__WHAT THE EXERCISE ASKS__: Reproduce verbatim every line from the one that includes "30: (937, 207, 10.73)" to the closing line of the entries; omit everything before it.

DATA RECORDS section start

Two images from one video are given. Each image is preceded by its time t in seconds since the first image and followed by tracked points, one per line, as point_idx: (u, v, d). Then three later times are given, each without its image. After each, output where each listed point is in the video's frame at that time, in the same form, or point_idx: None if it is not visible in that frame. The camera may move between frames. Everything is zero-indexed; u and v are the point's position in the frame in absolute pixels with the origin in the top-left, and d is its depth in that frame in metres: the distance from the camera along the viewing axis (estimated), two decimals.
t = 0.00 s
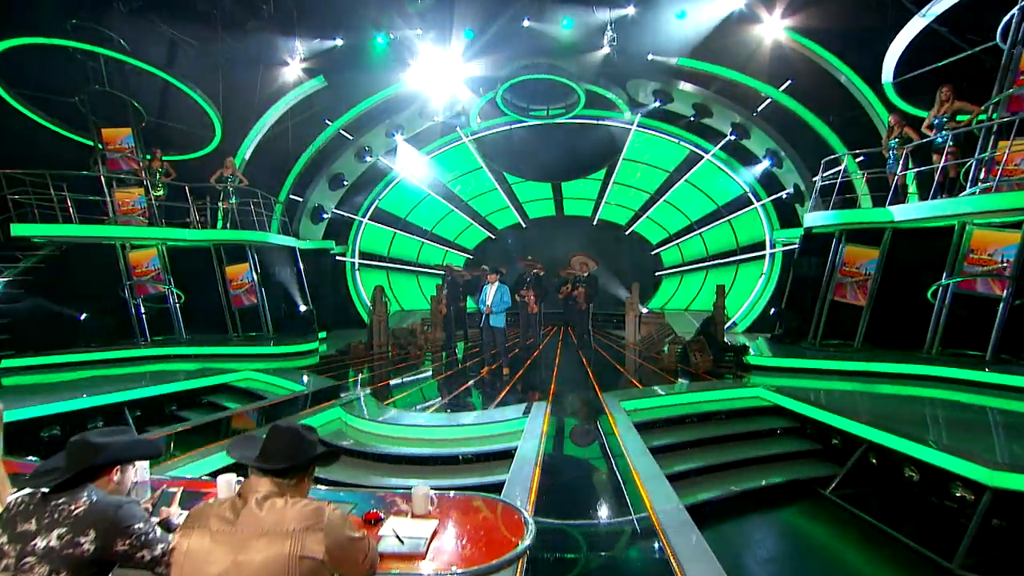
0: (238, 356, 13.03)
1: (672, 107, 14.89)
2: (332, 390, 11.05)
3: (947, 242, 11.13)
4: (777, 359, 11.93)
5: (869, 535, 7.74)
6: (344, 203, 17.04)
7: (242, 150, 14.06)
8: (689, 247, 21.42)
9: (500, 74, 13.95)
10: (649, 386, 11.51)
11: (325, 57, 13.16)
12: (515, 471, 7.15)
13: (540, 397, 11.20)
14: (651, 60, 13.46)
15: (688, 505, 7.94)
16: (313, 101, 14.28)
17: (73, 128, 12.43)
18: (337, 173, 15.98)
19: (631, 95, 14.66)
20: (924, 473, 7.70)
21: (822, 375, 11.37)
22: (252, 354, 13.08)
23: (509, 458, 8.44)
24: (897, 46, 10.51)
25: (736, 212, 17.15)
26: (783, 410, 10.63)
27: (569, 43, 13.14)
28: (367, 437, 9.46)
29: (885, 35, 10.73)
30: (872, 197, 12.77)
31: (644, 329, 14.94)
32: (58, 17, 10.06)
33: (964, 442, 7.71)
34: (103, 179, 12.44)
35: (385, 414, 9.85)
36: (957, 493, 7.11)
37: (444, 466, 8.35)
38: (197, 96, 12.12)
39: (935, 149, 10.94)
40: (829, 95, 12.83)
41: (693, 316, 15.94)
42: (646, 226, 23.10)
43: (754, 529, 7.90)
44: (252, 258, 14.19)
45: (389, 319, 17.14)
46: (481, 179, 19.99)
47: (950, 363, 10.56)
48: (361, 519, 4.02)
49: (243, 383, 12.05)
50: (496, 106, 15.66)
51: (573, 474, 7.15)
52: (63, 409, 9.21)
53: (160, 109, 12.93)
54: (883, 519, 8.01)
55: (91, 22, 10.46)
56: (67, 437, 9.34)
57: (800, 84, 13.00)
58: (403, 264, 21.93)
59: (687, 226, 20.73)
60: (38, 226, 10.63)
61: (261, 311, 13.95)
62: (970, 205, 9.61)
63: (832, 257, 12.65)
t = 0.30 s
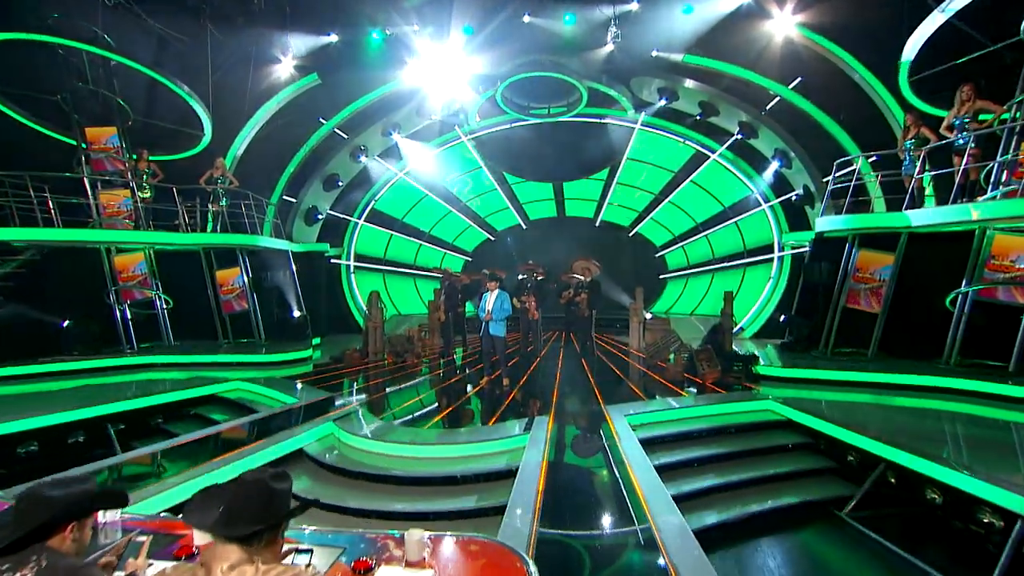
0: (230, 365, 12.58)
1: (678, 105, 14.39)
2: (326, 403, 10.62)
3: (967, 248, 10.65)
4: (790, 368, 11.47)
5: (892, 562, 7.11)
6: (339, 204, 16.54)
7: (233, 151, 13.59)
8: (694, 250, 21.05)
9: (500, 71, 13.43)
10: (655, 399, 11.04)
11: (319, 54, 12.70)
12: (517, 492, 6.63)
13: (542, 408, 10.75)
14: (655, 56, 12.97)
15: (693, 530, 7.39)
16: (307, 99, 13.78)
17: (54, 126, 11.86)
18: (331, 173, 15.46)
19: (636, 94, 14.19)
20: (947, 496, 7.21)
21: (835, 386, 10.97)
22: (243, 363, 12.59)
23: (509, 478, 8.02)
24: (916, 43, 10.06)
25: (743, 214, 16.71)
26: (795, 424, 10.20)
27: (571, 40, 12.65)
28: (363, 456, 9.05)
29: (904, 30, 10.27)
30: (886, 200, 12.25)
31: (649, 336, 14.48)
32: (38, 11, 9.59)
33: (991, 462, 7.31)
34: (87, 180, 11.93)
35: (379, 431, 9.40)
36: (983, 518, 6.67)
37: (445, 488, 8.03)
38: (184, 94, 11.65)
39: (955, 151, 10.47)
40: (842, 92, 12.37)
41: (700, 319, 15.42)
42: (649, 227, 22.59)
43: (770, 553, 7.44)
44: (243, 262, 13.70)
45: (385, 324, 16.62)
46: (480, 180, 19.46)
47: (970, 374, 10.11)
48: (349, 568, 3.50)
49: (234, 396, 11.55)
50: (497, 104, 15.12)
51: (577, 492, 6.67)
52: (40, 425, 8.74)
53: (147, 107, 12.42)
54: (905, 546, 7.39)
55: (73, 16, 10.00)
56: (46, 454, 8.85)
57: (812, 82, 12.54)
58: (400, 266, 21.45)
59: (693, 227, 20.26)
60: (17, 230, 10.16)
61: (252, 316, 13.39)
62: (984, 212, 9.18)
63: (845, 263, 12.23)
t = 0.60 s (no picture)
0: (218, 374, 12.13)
1: (683, 103, 13.88)
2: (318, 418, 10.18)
3: (988, 254, 10.21)
4: (800, 381, 11.03)
5: None
6: (334, 205, 16.05)
7: (222, 151, 13.12)
8: (701, 253, 20.72)
9: (498, 69, 12.79)
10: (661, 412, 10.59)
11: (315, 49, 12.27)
12: (520, 510, 6.22)
13: (543, 421, 10.29)
14: (660, 53, 12.42)
15: (700, 554, 6.85)
16: (299, 97, 13.27)
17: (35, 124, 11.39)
18: (325, 173, 14.93)
19: (640, 92, 13.69)
20: (974, 521, 6.80)
21: (848, 398, 10.54)
22: (233, 372, 12.19)
23: (509, 501, 7.58)
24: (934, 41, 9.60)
25: (750, 216, 16.25)
26: (807, 439, 9.76)
27: (575, 36, 12.21)
28: (356, 476, 8.59)
29: (923, 25, 9.82)
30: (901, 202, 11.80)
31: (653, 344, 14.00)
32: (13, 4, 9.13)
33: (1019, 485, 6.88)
34: (68, 181, 11.44)
35: (373, 449, 8.95)
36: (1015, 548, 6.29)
37: (444, 509, 7.64)
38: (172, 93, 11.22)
39: (976, 153, 10.00)
40: (854, 91, 11.91)
41: (708, 325, 14.80)
42: (653, 228, 22.08)
43: None
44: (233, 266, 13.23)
45: (380, 330, 16.11)
46: (477, 181, 18.89)
47: (991, 388, 9.68)
48: None
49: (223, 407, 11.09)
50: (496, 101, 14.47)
51: (579, 518, 6.15)
52: (14, 442, 8.29)
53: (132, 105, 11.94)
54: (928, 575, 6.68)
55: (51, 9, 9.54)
56: (20, 472, 8.40)
57: (824, 79, 12.06)
58: (395, 269, 20.92)
59: (698, 228, 19.79)
60: None
61: (242, 322, 13.00)
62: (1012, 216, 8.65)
63: (858, 268, 11.61)
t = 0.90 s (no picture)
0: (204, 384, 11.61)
1: (688, 100, 13.35)
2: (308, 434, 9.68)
3: (1012, 261, 9.74)
4: (810, 393, 10.64)
5: None
6: (326, 205, 15.51)
7: (210, 150, 12.62)
8: (707, 255, 20.21)
9: (496, 65, 12.25)
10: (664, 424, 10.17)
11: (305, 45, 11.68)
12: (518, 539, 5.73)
13: (543, 435, 9.80)
14: (664, 49, 11.86)
15: None
16: (289, 93, 12.74)
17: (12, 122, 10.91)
18: (317, 172, 14.41)
19: (644, 88, 13.12)
20: (1003, 548, 6.27)
21: (863, 412, 10.08)
22: (219, 382, 11.69)
23: (507, 526, 7.10)
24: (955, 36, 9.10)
25: (758, 217, 15.74)
26: (821, 457, 9.28)
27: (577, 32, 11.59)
28: (345, 497, 8.11)
29: (942, 19, 9.33)
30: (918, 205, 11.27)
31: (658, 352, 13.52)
32: None
33: None
34: (46, 181, 10.90)
35: (364, 469, 8.46)
36: None
37: (435, 534, 7.15)
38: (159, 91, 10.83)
39: (1000, 153, 9.48)
40: (868, 89, 11.41)
41: (716, 332, 14.20)
42: (657, 229, 21.51)
43: None
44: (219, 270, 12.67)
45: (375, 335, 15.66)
46: (475, 180, 18.33)
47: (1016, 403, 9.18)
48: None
49: (208, 421, 10.57)
50: (494, 99, 13.90)
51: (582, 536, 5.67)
52: None
53: (113, 102, 11.42)
54: None
55: None
56: None
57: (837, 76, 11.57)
58: (390, 271, 20.40)
59: (704, 230, 19.28)
60: None
61: (230, 329, 12.37)
62: None
63: (872, 277, 11.14)
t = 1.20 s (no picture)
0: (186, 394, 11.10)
1: (693, 95, 12.81)
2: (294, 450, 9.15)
3: None
4: (820, 403, 10.22)
5: None
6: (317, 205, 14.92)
7: (194, 148, 12.07)
8: (712, 255, 19.70)
9: (494, 57, 11.68)
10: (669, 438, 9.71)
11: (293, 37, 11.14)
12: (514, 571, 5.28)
13: (543, 451, 9.28)
14: (668, 41, 11.29)
15: None
16: (277, 87, 12.18)
17: None
18: (307, 171, 13.77)
19: (647, 83, 12.58)
20: None
21: (878, 424, 9.65)
22: (203, 391, 11.19)
23: (505, 553, 6.61)
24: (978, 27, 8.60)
25: (765, 218, 15.20)
26: (836, 473, 8.79)
27: (577, 25, 11.20)
28: (332, 520, 7.62)
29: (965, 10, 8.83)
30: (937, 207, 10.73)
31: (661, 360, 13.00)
32: None
33: None
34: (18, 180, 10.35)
35: (353, 488, 7.95)
36: None
37: (425, 561, 6.65)
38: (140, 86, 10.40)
39: None
40: (882, 84, 10.92)
41: (723, 338, 13.61)
42: (661, 229, 20.96)
43: None
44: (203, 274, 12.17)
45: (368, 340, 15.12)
46: (471, 179, 17.71)
47: None
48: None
49: (190, 433, 10.04)
50: (491, 94, 13.32)
51: None
52: None
53: (89, 96, 10.86)
54: None
55: None
56: None
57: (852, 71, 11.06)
58: (384, 273, 19.80)
59: (709, 231, 18.78)
60: None
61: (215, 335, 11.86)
62: None
63: (887, 281, 10.65)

DATA RECORDS section end

__ANSWER BELOW__:
30: (937, 207, 10.73)
31: (661, 360, 13.00)
32: None
33: None
34: (18, 180, 10.35)
35: (353, 488, 7.95)
36: None
37: (425, 561, 6.65)
38: (140, 86, 10.40)
39: None
40: (882, 84, 10.92)
41: (723, 338, 13.61)
42: (661, 229, 20.96)
43: None
44: (203, 274, 12.17)
45: (368, 340, 15.12)
46: (471, 179, 17.71)
47: None
48: None
49: (190, 433, 10.04)
50: (491, 94, 13.32)
51: None
52: None
53: (89, 96, 10.86)
54: None
55: None
56: None
57: (852, 71, 11.06)
58: (384, 273, 19.80)
59: (709, 231, 18.78)
60: None
61: (215, 335, 11.86)
62: None
63: (887, 281, 10.65)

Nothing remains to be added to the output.